> [Given passage]
== Segment start ==

Hitting a moving target: Nailing down a personal or corporate brand in a dynamic digital age

The core principle of branding has evolved in the 21st century, shifting emphasis from "what you do" to "who you are." Faculty in the UNC Hussman School of Journalism and Media are prepping students for this new era of digital communication, which has seen the growth in popularity of social media as a key platform to market one's self or one's products.

“MEJO 490.005: Advertising in the Age of Alexa, AI, and Algorithms or: How to Stop Worrying and Build Your Brand" — taught by Lecturer Louis Killeffer — discusses how branding has changed in the fast-paced digital age and how students can leverage digital technologies to construct a brand. “MEJO 577: The Branding of Me” — taught by Teaching Assistant Professor Gary Kayye — opens students' eyes to what sets them apart in the applicant pool and teaches them how to create the best self-image possible. Kayye also incorporates knowledge of new technology through his prerequisite course, “MEJO 477: New Media Technologies: Their Impact on the Future of Advertising, Marketing, and Public Relations," giving students the tools to successfully promote and market their brand on the appropriate media platforms.

"MEJO 477: New Media Technologies:" Their impact on the future of advertising, marketing and public relations

Offered each fall semester, the new media technologies course explores what media platforms are like in the present and how they will likely develop in the future. Kayye teaches students how to leverage personal platforms such as Facebook, Twitter, Instagram and LinkedIn to successfully market and advertise both who they are and what they do. This course is a prerequisite for those who want to take Kayye's "The Branding of Me" class, which teaches students how to brand themselves through social media, blogging, vlogging, resume-building and search engine optimization.

Kayye presents the concept of media technologies by looking at the past, present and future. In August, students study the brief history of media and define what new media is — though the focus does not remain in the past for long.

"This class is designed to start where we are today, always looking forward rather than spending much time looking back,” Kayye said.

== Segment end ==

> [Explore the material]
a: List the personal platforms that the article on branding in the digital age says Kayye teaches students to use for marketing themselves.
b: Proceed with the article on branding in the digital age, picking up right after Kayye's quote about always looking forward.

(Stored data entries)
== Segment start ==

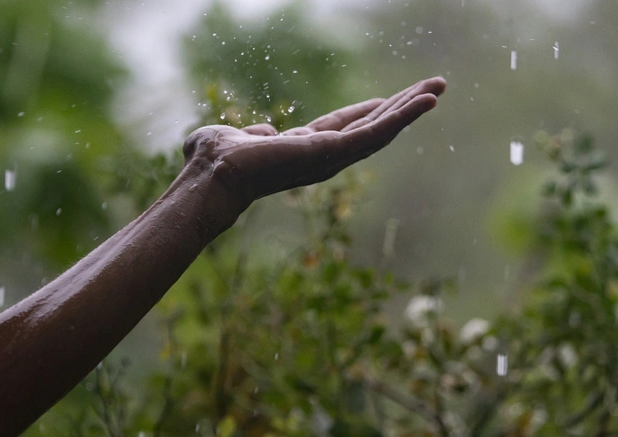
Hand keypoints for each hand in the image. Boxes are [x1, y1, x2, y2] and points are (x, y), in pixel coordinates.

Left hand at [183, 77, 445, 213]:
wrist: (212, 175)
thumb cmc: (213, 162)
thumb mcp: (232, 138)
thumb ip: (248, 134)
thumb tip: (258, 132)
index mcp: (302, 148)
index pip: (342, 127)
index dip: (365, 112)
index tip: (386, 100)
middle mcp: (322, 155)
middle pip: (370, 127)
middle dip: (400, 107)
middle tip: (432, 88)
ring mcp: (331, 156)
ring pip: (380, 129)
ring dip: (411, 108)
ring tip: (439, 88)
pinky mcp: (335, 153)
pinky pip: (377, 132)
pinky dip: (404, 116)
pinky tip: (427, 100)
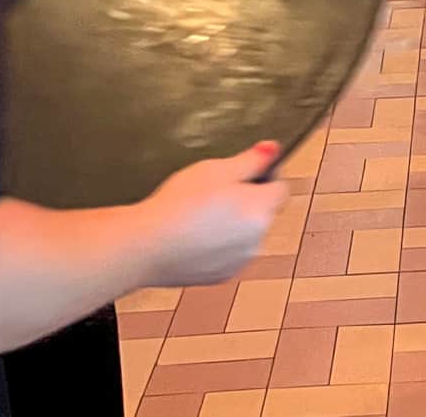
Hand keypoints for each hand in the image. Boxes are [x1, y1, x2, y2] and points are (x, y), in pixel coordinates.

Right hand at [143, 142, 287, 286]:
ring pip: (245, 234)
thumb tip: (273, 150)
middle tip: (215, 193)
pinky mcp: (220, 277)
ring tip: (199, 215)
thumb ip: (252, 159)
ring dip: (233, 224)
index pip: (280, 188)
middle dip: (247, 200)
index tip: (245, 172)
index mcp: (261, 211)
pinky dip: (217, 245)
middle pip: (263, 212)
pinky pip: (228, 254)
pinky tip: (193, 235)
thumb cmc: (179, 205)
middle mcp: (256, 240)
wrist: (145, 246)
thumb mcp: (218, 168)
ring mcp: (238, 261)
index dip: (265, 176)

== Segment end ==

> [Answers for the exercise]
a: Facebook, Twitter, Instagram, LinkedIn

b:
In September, Kayye introduces the landscape of new media through the topics of email marketing, digital signage, blogging and social influencers. From October to the end of the semester in December, students study the influence powerful enterprises have on media, as well as the prospective picture of new media technologies.

"The class starts at the edge," Kayye said. "We’re focusing on where the industry is right now with regard to Facebook’s influence, Google’s influence, Snapchat, specific influences like Instagram, and we move forward from there. We go into what’s likely to happen with the future of that and, say, the impact of Tik Tok as an emerging app, and then we go into virtual reality and augmented reality and their impact on reporting news and advertising and branding purposes."

Kayye continued, explaining that part of the class is dedicated to a real-world project. Prior to when the Hussman School changed from the Hussman School of Journalism and Media to the School of Media and Journalism in 2015, Kayye and his students worked on assets for the rebrand, including a launch plan and launch video. Another year, students built a UNC bucket list of things to do before graduating. Approximately 11,000 students participated in the bucket list challenges, thinking that it was an official University activity.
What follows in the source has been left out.